Attacks on ESXi servers have been in the news lately, notably the alleged MGM Casino’s ransomware attack which cost the company about $100 million, as well as the alleged ransomware attack on Johnson Controls resulting in a $60 million impact. These types of attacks are devastating because many virtual machines (VMs) run on ESXi hypervisors at once, meaning if a hypervisor is successfully attacked, hackers bring down all its hosted VMs. Because of this, attacks on ESXi servers are rising, growing from two attacks in 2020 to more than 1,000 in 2022.
Now, you can protect your hypervisors. ZeroLock®, the autonomous zero-trust security platform from Vali Cyber™, has been expanded to protect ESXi hypervisors. The ZeroLock platform combines attack prevention with AI-behavioral detection, automated file rollback, and more to offer ESXi hypervisors multilayered protection from attacks like ransomware.
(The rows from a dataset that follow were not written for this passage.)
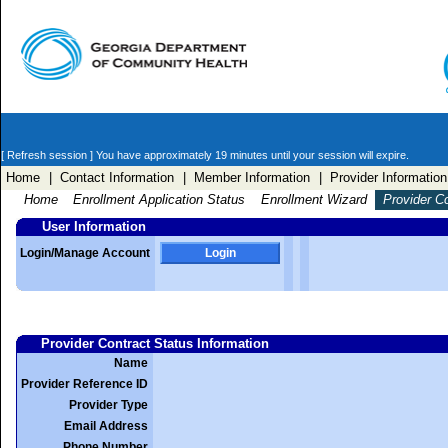
[ Refresh session ]
You have approximately 19 minutes until your session will expire.
Home
| Contact Information
| Member Information
| Provider Information
Home
Enrollment Application Status
Enrollment Wizard
Provider C
User Information
Login/Manage Account
Login
Provider Contract Status Information
Name
Provider Reference ID
Provider Type
Email Address
Phone Number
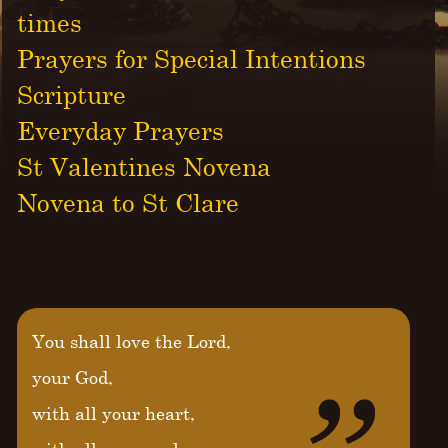
times
Prayers for Special Intentions
Scripture
Everyday Prayers
St Valentines Novena
Novena to St Clare
You shall love the Lord,
your God,
with all your heart,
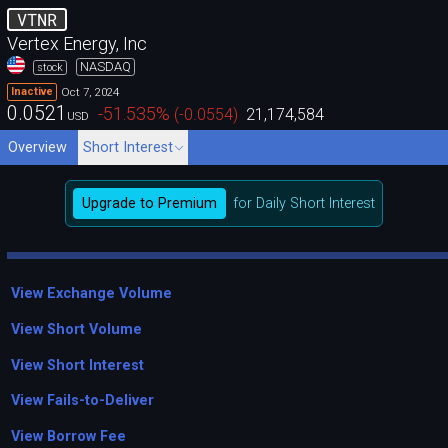
VTNR
Vertex Energy, Inc
NASDAQ
stock
Oct 7, 2024
Inactive
0.0521
-51.535
%
(
-0.0554
)
21,174,584
USD
Overview
Short Interest
Upgrade to Premium
for Daily Short Interest
View Exchange Volume
View Short Volume
View Short Interest
View Fails-to-Deliver
View Borrow Fee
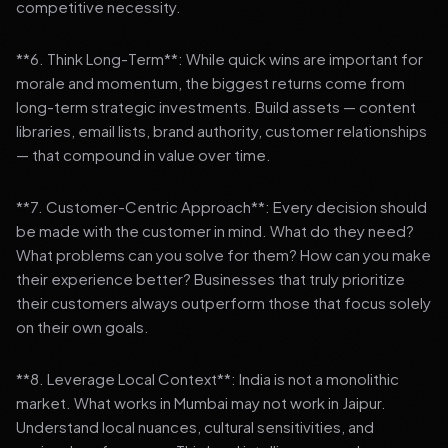
competitive necessity.
**6. Think Long-Term**: While quick wins are important for
morale and momentum, the biggest returns come from
long-term strategic investments. Build assets — content
libraries, email lists, brand authority, customer relationships
— that compound in value over time.
**7. Customer-Centric Approach**: Every decision should
be made with the customer in mind. What do they need?
What problems can you solve for them? How can you make
their experience better? Businesses that truly prioritize
their customers always outperform those that focus solely
on their own goals.
**8. Leverage Local Context**: India is not a monolithic
market. What works in Mumbai may not work in Jaipur.
Understand local nuances, cultural sensitivities, and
Join Gary Mello, Vali Cyber’s VP of Solutions Engineering, in examining the ESXi threat landscape and discussing why existing protections for ESXi are insufficient. Then, dive into a demo of multiple features and different kinds of attacks on ZeroLock for ESXi to demonstrate ZeroLock’s multilayered protection, including:
- Using lockdown rules to prevent shutdown of your VMs
- Leveraging ZeroLock’s program filter to block new executables
- Creating SSH MultiFactor Authentication to verify credentials
- Detecting and remediating fileless ransomware attacks with ZeroLock’s AI-behavioral detection
Additionally, we touch on the logistics of integrating ZeroLock in your environment, including ZeroLock’s API-first architecture, low overhead, false positive rates of <1% for attacks like ransomware, and additional Linux environments that support ZeroLock. Currently, ZeroLock for ESXi is available for early access on hypervisors running ESXi version 6.7+, though earlier versions can be supported upon request.